A method for overcoming the ceiling effect of bounded pain scales.

OBJECTIVE: The Verbal Numerical Scale (VNS) for rating pain is bounded between 0 (= no pain) and 10 (= worst pain imaginable). We hypothesized that the limitations inherent to this boundary when rating extremely painful stimuli may be identified by integrating the VNS with an unbounded score such as magnitude estimation of relative change. METHODS: Volunteers received stimuli of increasing current via cutaneous electrodes until they rated >5 on the VNS scale.
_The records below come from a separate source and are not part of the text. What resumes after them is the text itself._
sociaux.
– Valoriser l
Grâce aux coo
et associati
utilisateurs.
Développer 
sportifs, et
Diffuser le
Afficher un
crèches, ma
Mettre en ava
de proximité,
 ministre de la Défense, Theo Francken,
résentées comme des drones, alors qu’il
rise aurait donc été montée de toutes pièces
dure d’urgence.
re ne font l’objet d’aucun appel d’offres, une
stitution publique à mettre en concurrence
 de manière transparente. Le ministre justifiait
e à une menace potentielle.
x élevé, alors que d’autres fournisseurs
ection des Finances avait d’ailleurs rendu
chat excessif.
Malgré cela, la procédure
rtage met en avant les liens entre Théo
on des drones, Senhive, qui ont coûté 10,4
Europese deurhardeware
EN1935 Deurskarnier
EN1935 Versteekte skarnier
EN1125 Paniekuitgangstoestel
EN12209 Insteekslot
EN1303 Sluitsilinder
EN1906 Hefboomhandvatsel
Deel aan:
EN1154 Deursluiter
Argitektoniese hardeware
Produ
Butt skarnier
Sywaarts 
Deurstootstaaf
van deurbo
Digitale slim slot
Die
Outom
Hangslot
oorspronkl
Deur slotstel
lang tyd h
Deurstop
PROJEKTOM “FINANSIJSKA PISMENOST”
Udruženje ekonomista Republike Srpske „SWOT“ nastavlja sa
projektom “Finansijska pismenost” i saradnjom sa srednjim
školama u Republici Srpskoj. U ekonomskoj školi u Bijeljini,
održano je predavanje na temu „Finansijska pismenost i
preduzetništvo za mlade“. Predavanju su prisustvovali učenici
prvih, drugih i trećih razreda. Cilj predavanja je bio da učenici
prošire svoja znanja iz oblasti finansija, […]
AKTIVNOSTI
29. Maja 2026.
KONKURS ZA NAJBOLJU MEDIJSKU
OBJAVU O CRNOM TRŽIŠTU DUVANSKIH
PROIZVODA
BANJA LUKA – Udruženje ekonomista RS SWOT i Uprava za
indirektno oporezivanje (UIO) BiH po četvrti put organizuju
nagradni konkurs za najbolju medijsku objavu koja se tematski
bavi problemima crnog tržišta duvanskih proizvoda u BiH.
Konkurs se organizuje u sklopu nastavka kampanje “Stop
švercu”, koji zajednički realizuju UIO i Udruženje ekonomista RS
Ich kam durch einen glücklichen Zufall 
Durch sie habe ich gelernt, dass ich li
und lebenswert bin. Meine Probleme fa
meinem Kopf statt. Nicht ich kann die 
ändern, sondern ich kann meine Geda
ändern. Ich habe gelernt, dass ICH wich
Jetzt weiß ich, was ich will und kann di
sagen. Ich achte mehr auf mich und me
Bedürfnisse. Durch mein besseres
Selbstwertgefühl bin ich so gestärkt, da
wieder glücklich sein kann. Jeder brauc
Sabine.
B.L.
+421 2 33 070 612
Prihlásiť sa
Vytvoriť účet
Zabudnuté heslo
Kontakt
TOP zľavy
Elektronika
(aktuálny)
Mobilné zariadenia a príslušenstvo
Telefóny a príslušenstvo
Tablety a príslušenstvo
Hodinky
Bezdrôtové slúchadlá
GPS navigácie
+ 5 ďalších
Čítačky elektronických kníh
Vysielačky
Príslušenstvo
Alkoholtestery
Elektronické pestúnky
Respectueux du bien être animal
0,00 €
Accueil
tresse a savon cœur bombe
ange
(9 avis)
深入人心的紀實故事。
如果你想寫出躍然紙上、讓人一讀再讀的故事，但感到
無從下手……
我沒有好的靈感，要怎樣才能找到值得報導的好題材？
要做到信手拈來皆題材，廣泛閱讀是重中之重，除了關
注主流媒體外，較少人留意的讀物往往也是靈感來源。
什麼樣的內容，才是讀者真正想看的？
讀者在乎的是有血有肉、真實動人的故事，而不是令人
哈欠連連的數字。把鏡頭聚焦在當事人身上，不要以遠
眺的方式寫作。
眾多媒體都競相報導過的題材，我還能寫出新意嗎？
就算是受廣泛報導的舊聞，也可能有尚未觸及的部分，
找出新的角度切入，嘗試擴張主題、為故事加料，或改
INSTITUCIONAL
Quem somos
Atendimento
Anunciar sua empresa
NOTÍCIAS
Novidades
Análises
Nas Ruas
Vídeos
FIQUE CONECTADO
This stimulus, termed S, was arbitrarily assigned a magnitude estimate of 100%. Then, stimuli of varying currents were delivered; two were 10 mA and 20 mA higher than S (S(+10) and S(+20)), two were 1/2 of the current for the S stimulus (S(1/2)), and one was at the original current (Srepeat). The pain elicited by each stimulus was scored in proportion to the S stimulus. The extrapolated VNS score (VNSext) was determined by multiplying this magnitude estimate (%) by the VNS score for S. MAIN RESULTS: Seventy percent of the stimuli with higher intensity than S generated a VNSext score above 10. The mean magnitude estimations for S(+10) and S(+20) were 186% and 242%: they generated mean (median) VNSext values of 12.4 and 16.2, respectively (p = 0.019 for the difference between them by Wilcoxon signed rank test). CONCLUSIONS: The combined use of VNS and magnitude estimation confirmed that the ceiling of the bounded pain scale may significantly limit a patient's ability to describe a new pain stimulus. VNSext may provide a means of overcoming this limitation.